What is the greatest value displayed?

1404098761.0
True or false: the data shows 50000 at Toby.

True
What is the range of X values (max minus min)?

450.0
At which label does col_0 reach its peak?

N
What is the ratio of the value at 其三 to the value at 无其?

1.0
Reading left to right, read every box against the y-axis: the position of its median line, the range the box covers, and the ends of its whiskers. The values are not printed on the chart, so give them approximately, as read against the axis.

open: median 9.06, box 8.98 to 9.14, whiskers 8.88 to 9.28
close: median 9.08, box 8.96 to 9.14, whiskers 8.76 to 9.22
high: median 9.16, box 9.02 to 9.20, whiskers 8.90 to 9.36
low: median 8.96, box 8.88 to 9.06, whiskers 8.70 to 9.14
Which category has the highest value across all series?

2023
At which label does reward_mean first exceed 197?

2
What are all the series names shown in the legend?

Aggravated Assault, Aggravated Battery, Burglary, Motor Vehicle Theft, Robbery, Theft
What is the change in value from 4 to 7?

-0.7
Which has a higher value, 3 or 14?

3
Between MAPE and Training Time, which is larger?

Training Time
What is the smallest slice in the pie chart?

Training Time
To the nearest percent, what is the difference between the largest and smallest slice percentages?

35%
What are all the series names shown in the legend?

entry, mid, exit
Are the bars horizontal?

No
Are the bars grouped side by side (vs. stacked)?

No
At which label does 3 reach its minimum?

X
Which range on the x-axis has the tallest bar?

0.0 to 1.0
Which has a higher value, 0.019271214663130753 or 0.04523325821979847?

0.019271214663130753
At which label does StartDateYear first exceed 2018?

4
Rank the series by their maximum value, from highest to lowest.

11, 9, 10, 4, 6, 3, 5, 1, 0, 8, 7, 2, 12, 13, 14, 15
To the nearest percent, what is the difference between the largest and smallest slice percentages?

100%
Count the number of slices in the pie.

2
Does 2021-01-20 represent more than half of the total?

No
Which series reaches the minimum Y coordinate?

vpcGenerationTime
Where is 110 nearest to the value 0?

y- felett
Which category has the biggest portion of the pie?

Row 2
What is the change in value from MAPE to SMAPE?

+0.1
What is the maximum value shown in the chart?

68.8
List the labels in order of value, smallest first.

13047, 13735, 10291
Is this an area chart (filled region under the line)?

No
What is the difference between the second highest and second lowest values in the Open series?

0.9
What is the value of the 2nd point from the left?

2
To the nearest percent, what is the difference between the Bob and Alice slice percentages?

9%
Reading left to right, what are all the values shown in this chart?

━━━━

▶ **CEL ZADANIA**: Przepisz bez żadnych zmian wiersze zestawienia od wiersza z „entry, mid, exit” aż do wiersza z „Which has a higher value, 0.019271214663130753” włącznie.

▶ **ROZWIĄZANIE ZADANIA**:
entry, mid, exit
Are the bars horizontal?

No
Are the bars grouped side by side (vs. stacked)?

No
At which label does 3 reach its minimum?

X
Which range on the x-axis has the tallest bar?

0.0 to 1.0
Which has a higher value, 0.019271214663130753 or 0.04523325821979847?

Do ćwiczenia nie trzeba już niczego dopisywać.